* _Data for this task_
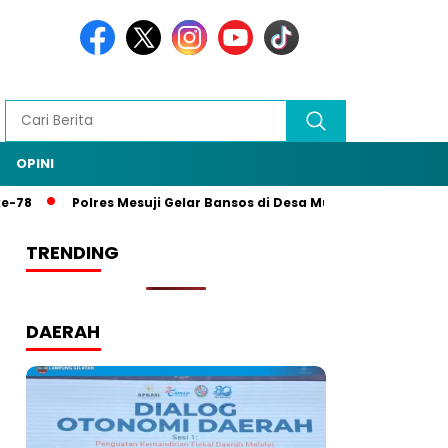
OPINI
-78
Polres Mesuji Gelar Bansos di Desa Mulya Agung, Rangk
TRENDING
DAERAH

...

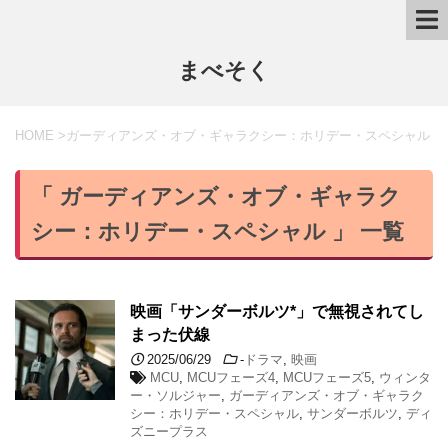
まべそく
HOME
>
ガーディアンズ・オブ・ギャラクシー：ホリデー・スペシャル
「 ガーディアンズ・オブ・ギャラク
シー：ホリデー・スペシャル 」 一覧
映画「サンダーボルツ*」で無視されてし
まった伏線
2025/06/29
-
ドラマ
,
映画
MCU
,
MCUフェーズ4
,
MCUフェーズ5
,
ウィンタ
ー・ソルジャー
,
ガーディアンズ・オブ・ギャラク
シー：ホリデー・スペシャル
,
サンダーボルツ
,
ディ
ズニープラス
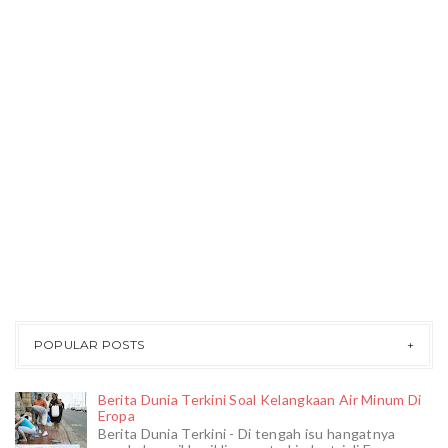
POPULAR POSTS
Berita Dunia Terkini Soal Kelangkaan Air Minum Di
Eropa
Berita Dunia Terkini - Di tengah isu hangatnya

* _Task prompt_
Your answer must consist of every line from the listing that holds the string "ガーディアンズ".

* _Output of the task_
ガーディアンズ・オブ・ギャラクシー：ホリデー・スペシャル
「 ガーディアンズ・オブ・ギャラク
ガーディアンズ・オブ・ギャラク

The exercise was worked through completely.